A will is a document containing a person’s instructions as to how their property is to be distributed after their death. Failure to make a will results in the distribution of the assets of the deceased being determined by statute. The law relating to wills in New South Wales is covered by the Succession Act 2006.
However, the issues arising from including or excluding children from former relationships in clients wills are now commonplace. This demands an understanding of the options and pitfalls inherent in some apparent solutions as well as the provisions of the Succession Act 2006 relating to family provision claims.
Will Signing Instructions
How to Sign your Will
- You must sign and date your Will in the presence of two witnesses at the same time. It is best that all three persons use the same pen as proof of the fact that they were together at the same time.
- Your witnesses should not be beneficiaries or potential beneficiaries under your Will. There is a presumption at law that a beneficiary who has also witnessed a Will may have used undue influence in order to obtain a gift in the Will. The law therefore invalidates gifts to beneficiaries who serve as witnesses. The same applies to spouses of beneficiaries.

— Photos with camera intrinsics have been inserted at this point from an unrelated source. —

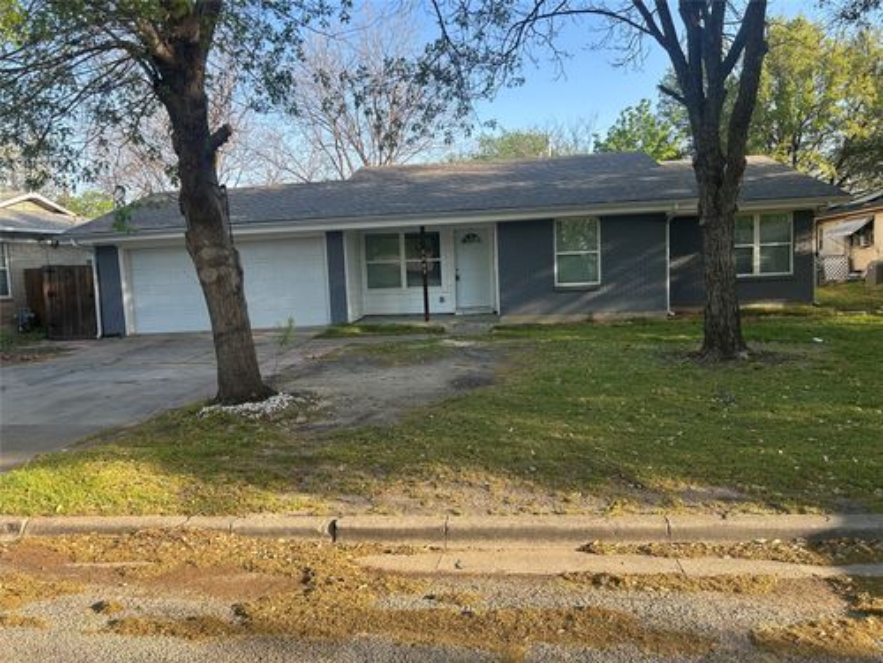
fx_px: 663
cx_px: 442
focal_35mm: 26
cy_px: 332
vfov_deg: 53.1
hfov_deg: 67.3
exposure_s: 1/718
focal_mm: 5.7
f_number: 1.5
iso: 50
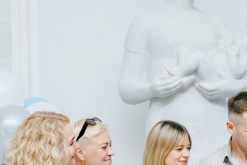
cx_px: 139
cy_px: 261
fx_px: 782
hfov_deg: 17.9
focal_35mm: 114
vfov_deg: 11.4
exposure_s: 1/160
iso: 400
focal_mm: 27
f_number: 4
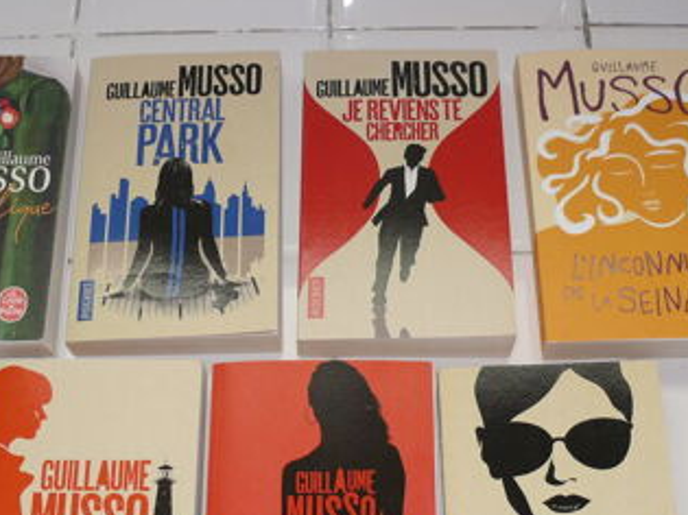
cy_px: 364
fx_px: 1212
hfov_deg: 31.7
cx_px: 330
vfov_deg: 23.8
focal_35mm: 61
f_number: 2.8
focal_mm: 8.3
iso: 100
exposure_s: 1/30
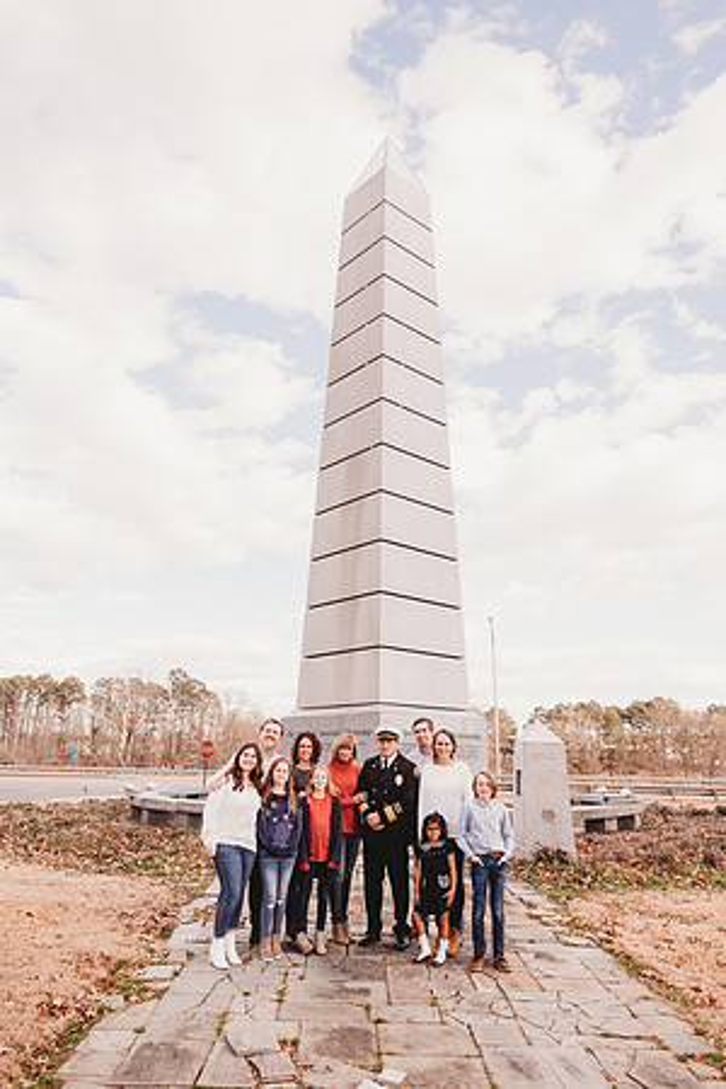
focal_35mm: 24
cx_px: 363
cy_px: 544
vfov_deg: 73.7
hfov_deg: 53.1
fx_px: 726
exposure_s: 1/400
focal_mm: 24
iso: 100
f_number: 3.5
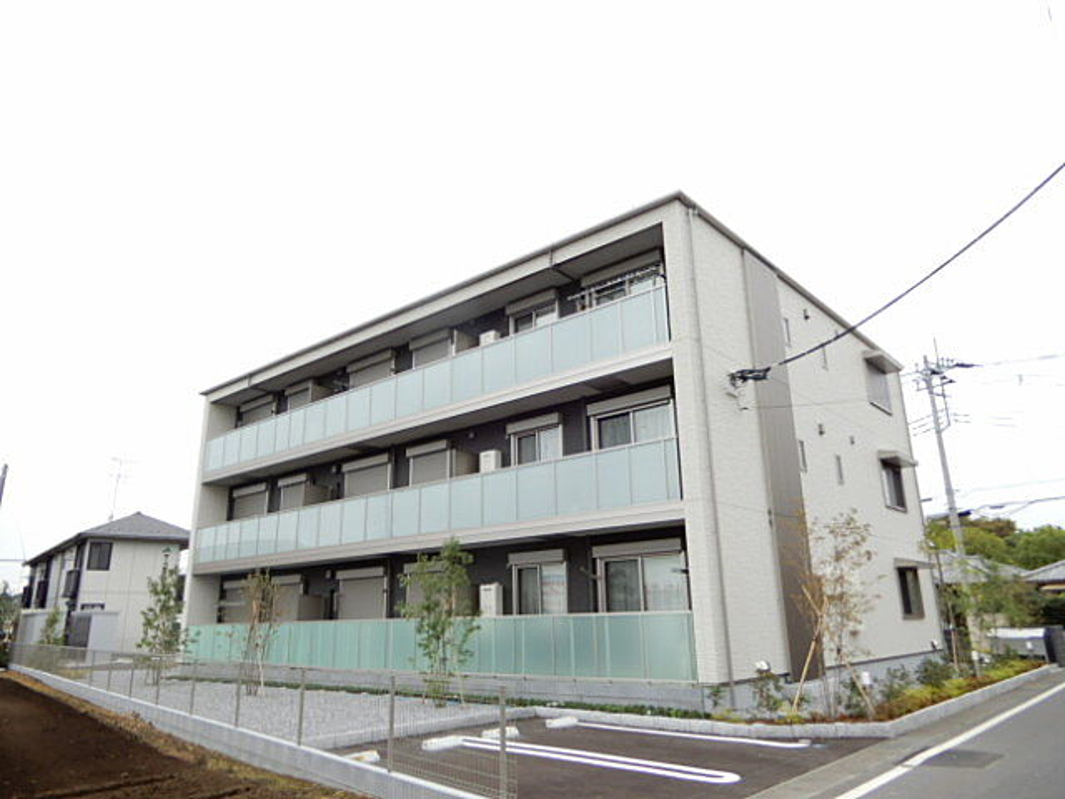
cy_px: 400
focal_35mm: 24
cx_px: 532
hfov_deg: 71.6
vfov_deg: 56.8
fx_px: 738
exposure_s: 1/50
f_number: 3.4
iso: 80
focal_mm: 4.3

- Subject to the above, your Will can be witnessed by anyone who is of sound mind and at least 18 years old.
- You should review your Will in the presence of your witnesses, then sign it on the last page and the foot of every page, using your normal signature. Take care not to miss any pages. Then write the date on your Will.
- Both witnesses must see you sign your Will. They also need to see each other sign as witnesses. This requires you and your witnesses to be present at the same time.

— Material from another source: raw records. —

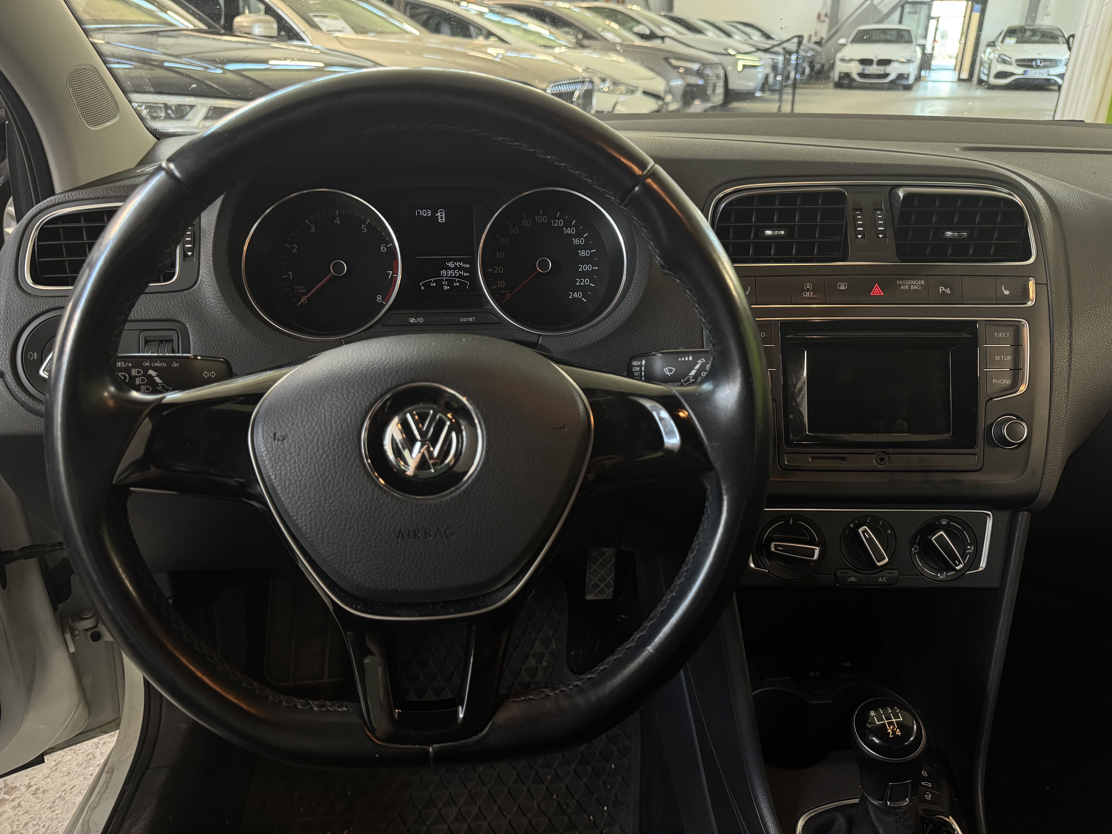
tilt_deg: -24.2
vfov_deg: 56.8
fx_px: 771
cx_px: 556
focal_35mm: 24
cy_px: 417
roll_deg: +0.7
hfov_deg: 71.6
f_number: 1.78
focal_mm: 6.76
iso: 400
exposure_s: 1/50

- Your witnesses should view every page so they can confirm, if asked, that there were no amendments when you signed your Will. They do not, however, need to read the Will or know what it says.

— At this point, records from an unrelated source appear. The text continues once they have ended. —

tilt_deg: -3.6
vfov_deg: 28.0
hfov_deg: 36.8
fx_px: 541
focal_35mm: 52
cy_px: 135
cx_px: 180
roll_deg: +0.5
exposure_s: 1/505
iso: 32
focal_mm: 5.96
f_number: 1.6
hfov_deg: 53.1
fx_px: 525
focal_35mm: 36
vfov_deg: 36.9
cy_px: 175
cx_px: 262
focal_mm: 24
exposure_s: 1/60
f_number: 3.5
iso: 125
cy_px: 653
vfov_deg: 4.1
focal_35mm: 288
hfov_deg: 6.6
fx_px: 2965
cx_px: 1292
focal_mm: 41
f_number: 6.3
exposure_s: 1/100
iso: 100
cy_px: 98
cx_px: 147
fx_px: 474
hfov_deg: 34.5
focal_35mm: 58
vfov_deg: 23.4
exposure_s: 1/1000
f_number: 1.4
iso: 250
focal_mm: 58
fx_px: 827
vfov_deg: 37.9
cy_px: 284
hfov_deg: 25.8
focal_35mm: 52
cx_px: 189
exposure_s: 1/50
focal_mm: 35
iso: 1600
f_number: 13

- After you have signed and dated your Will the first witness must then sign at the bottom of each page and at the end of the Will immediately below the attestation clause in the space provided. The second witness then follows this same procedure. The witnesses should include their full names, occupations and addresses so they can be located in the future if it becomes necessary for them to verify that you signed the Will. You should confirm that each witness has signed where required. Do this while they are all still in the same room. Finally, make sure all pages of your Will are stapled together.
Storing Your Will
Keep your Will in a safe place and tell your executors where you have put the original. You may also consider giving your executors a copy of the Will. There is no requirement to register your will or do anything else with it.